The Federal Trade Commission recently issued an updated rule recognizing that a large number of customers actually order merchandise off that internet thing. For the past 39 years, retailers have been required to ship purchased goods within the advertised period of time, or 30 days if no time is stated – but only if the goods were purchased by mail or phone. The same standard will now apply to buyers on the internet. (By the way, it only took the FTC seven years to adopt this new rule – they’re getting speedy!)
Effective December 8, 2014, the as advertised/30-day requirement will apply to (most) purchases made by telephone, internet, mail, or fax. The newly issued Business Guide to the FTC’s Mail or Telephone Order Merchandise Rule provides useful information to shippers, including detailed information about language that must be included in various shipping notices, and how to provide refunds.
The FTC’s own summary of the new shipping rule sums it up fairly well:
What is the Mail or Telephone Order Rule?
“The Rule requires that when you advertise merchandise, you must have a reasonable basis for stating or implying that you can ship within a certain time. If you make no shipment statement, you must have a reasonable basis for believing that you can ship within 30 days. That is why direct marketers sometimes call this the “30-day Rule.”

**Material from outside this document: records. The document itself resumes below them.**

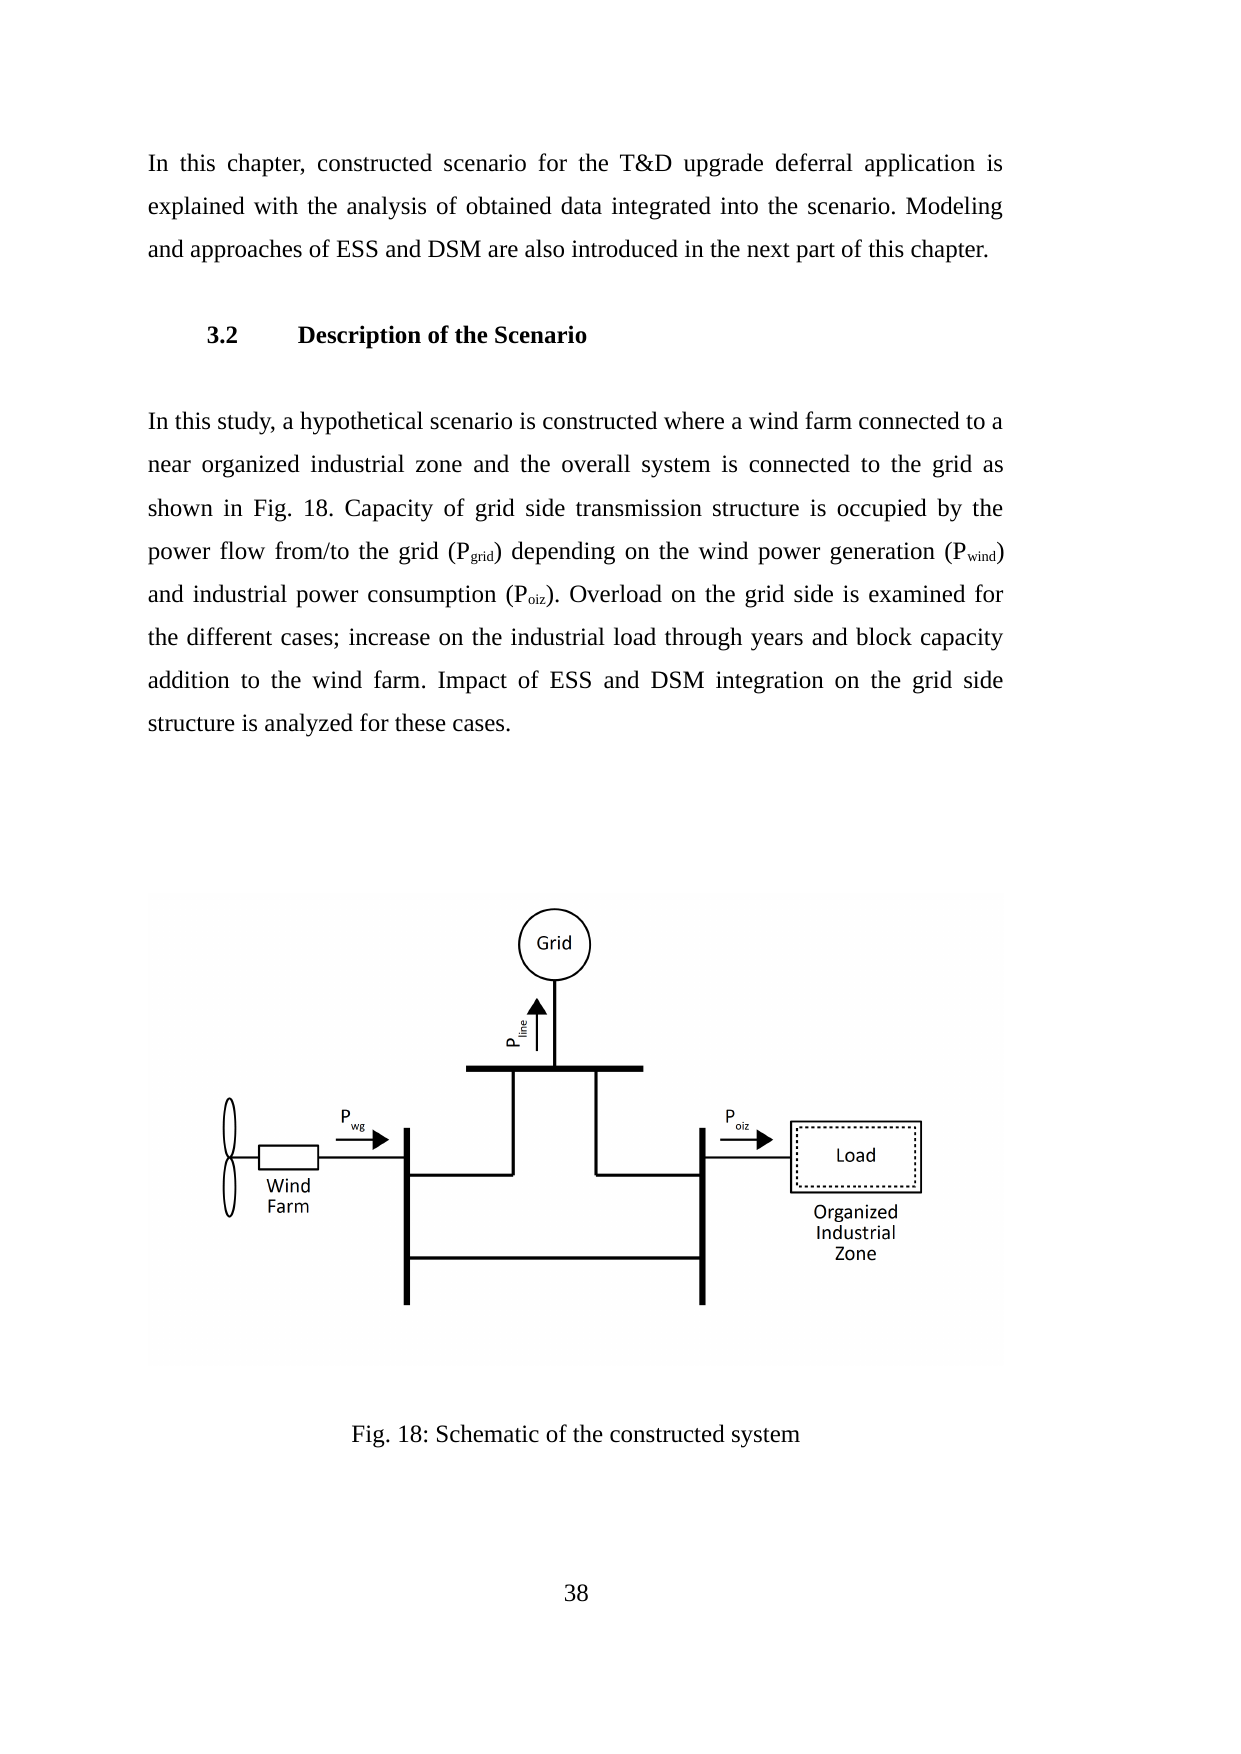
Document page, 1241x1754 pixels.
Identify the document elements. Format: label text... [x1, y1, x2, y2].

text In this chapter, constructed scenario for the T&D upgrade deferral application is explained with the analysis of obtained data integrated into the scenario. Modeling and approaches of ESS and DSM are also introduced in the next part of this chapter. [148, 148, 1004, 263]
text Fig. 18: Schematic of the constructed system [148, 1419, 1004, 1448]
list Description of the Scenario [207, 320, 1004, 349]
picture [147, 893, 1004, 1366]
text In this study, a hypothetical scenario is constructed where a wind farm connected to a near organized industrial zone and the overall system is connected to the grid as shown in Fig. 18. Capacity of grid side transmission structure is occupied by the power flow from/to the grid (Pgrid) depending on the wind power generation (Pwind) and industrial power consumption (Poiz). Overload on the grid side is examined for the different cases; increase on the industrial load through years and block capacity addition to the wind farm. Impact of ESS and DSM integration on the grid side structure is analyzed for these cases. [148, 406, 1004, 737]
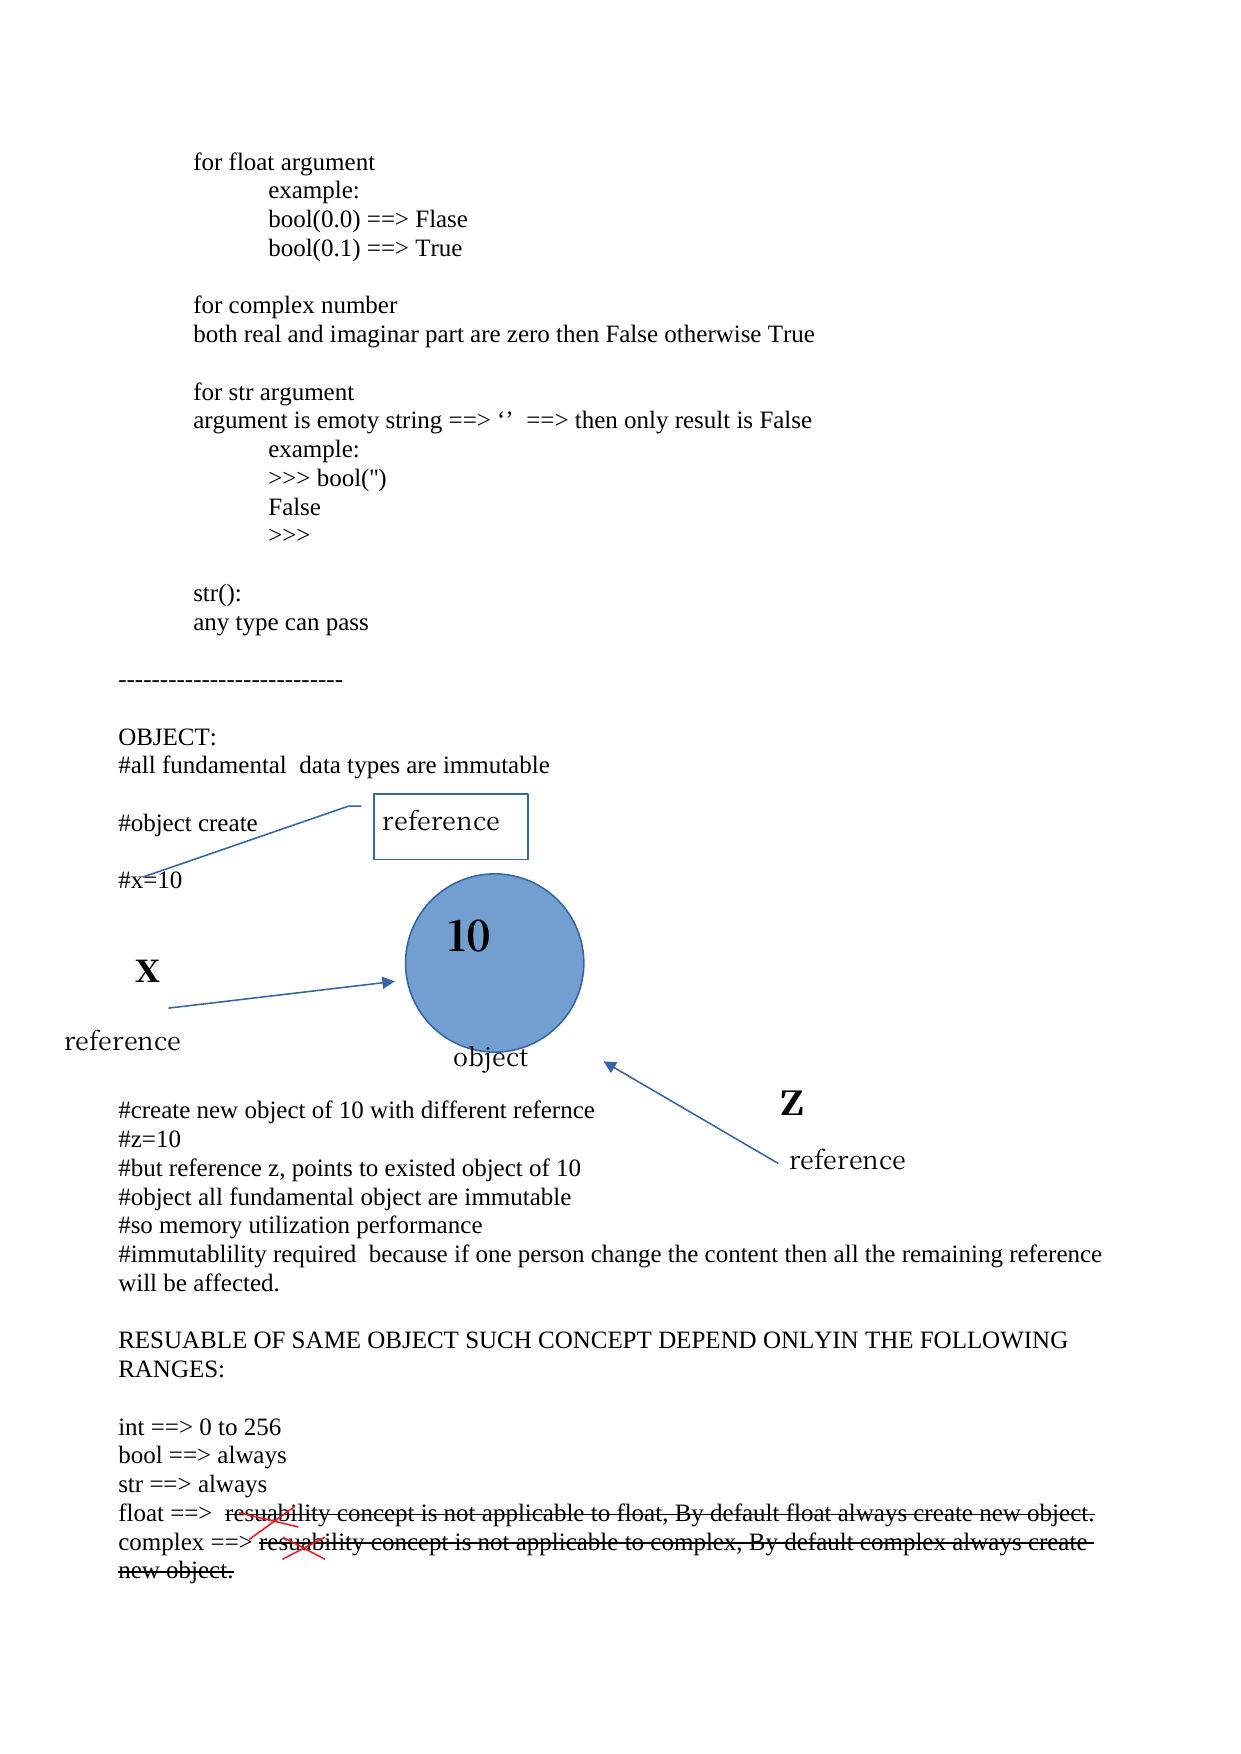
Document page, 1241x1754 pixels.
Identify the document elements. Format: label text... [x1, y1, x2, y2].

text #create new object of 10 with different refernce [118, 1096, 707, 1124]
text str(): [118, 578, 1122, 607]
text argument is emoty string ==> ‘’ ==> then only result is False [118, 406, 1122, 434]
text bool ==> always [118, 1441, 1122, 1469]
text [265, 808, 373, 837]
text #but reference z, points to existed object of 10 [118, 1153, 1122, 1182]
text reference [789, 1149, 931, 1174]
text both real and imaginar part are zero then False otherwise True [118, 319, 1122, 348]
text #z=10 [118, 1124, 757, 1153]
text reference [64, 1030, 206, 1055]
text object [453, 1046, 552, 1071]
text reference [383, 811, 513, 836]
text OBJECT: [118, 722, 1122, 751]
text x [135, 962, 172, 987]
text RESUABLE OF SAME OBJECT SUCH CONCEPT DEPEND ONLYIN THE FOLLOWING RANGES: [118, 1326, 1122, 1383]
text #object create [118, 808, 337, 837]
text #immutablility required because if one person change the content then all the remaining reference will be affected. [118, 1239, 1122, 1297]
text example: [118, 434, 1122, 463]
text >>> bool('') [118, 463, 1122, 492]
text [529, 808, 1122, 837]
text False [118, 492, 1122, 521]
text #so memory utilization performance [118, 1211, 1122, 1239]
text example: [118, 176, 1122, 204]
text --------------------------- [118, 664, 1122, 693]
text for str argument [118, 377, 1122, 406]
text [375, 808, 527, 837]
text complex ==> resuability concept is not applicable to complex, By default complex always create new object. [118, 1527, 1122, 1584]
text float ==> resuability concept is not applicable to float, By default float always create new object. [118, 1498, 1122, 1527]
text for float argument [118, 147, 1122, 176]
text #object all fundamental object are immutable [118, 1182, 1122, 1211]
text int ==> 0 to 256 [118, 1412, 1122, 1441]
text 10 [447, 931, 565, 956]
text #x=10 [118, 866, 1122, 894]
text for complex number [118, 291, 1122, 319]
text z [781, 1096, 826, 1121]
text [714, 1124, 1122, 1153]
text any type can pass [118, 607, 1122, 636]
text str ==> always [118, 1469, 1122, 1498]
text bool(0.0) ==> Flase [118, 204, 1122, 233]
text #all fundamental data types are immutable [118, 751, 1122, 779]
text >>> [118, 521, 1122, 549]
text bool(0.1) ==> True [118, 233, 1122, 262]
text [667, 1096, 1122, 1124]
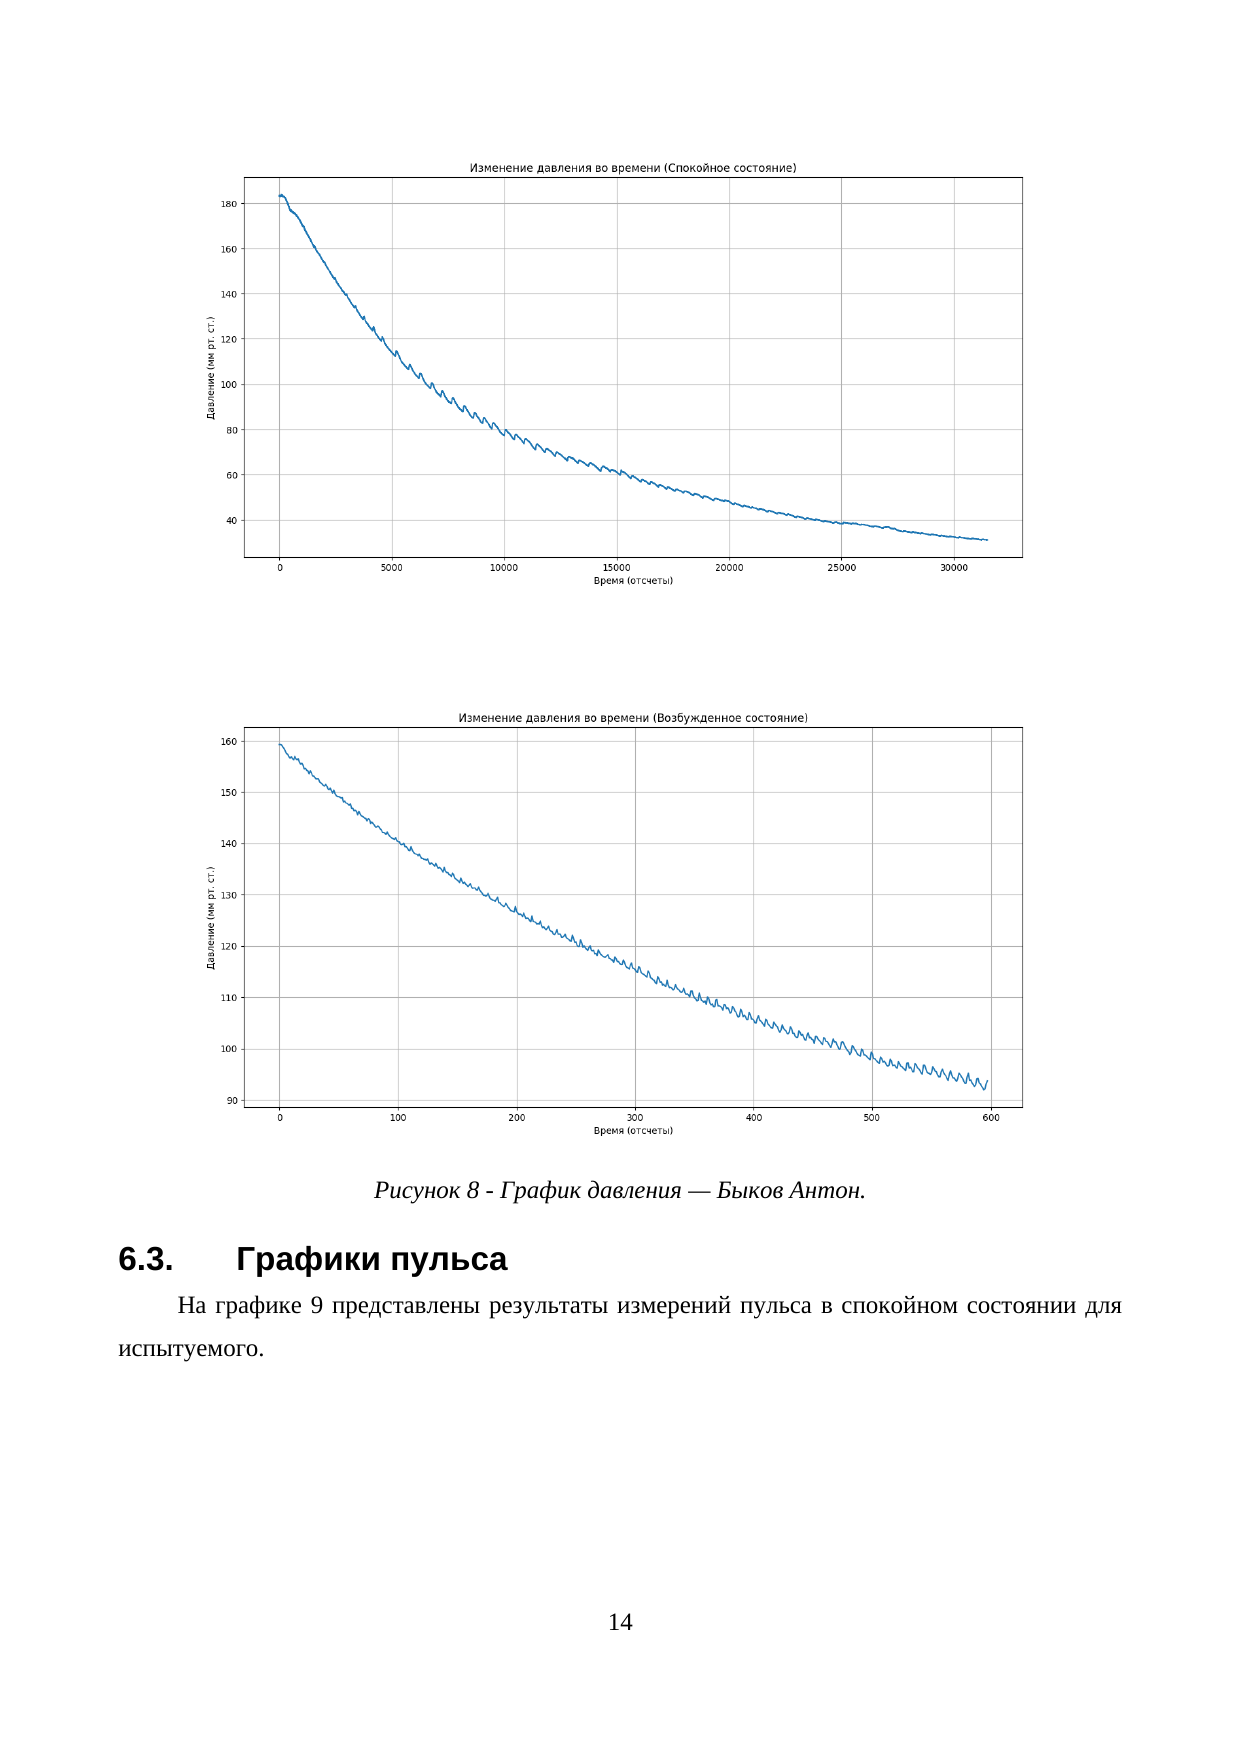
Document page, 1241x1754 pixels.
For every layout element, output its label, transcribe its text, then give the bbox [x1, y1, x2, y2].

If, after taking the customer’s order, you learn that you cannot ship within the time you stated or within 30 days, you must seek the customer’s consent to the delayed shipment. If you cannot obtain the customer’s consent to the delay — either because it is not a situation in which you are permitted to treat the customer’s silence as consent and the customer has not expressly consented to the delay, or because the customer has expressly refused to consent — you must, without being asked, promptly refund all the money the customer paid you for the unshipped merchandise.”
Will this be the end of Christmas-shipping crises? We’ll see (next year – the effective date lets internet shippers off the hook for 2014).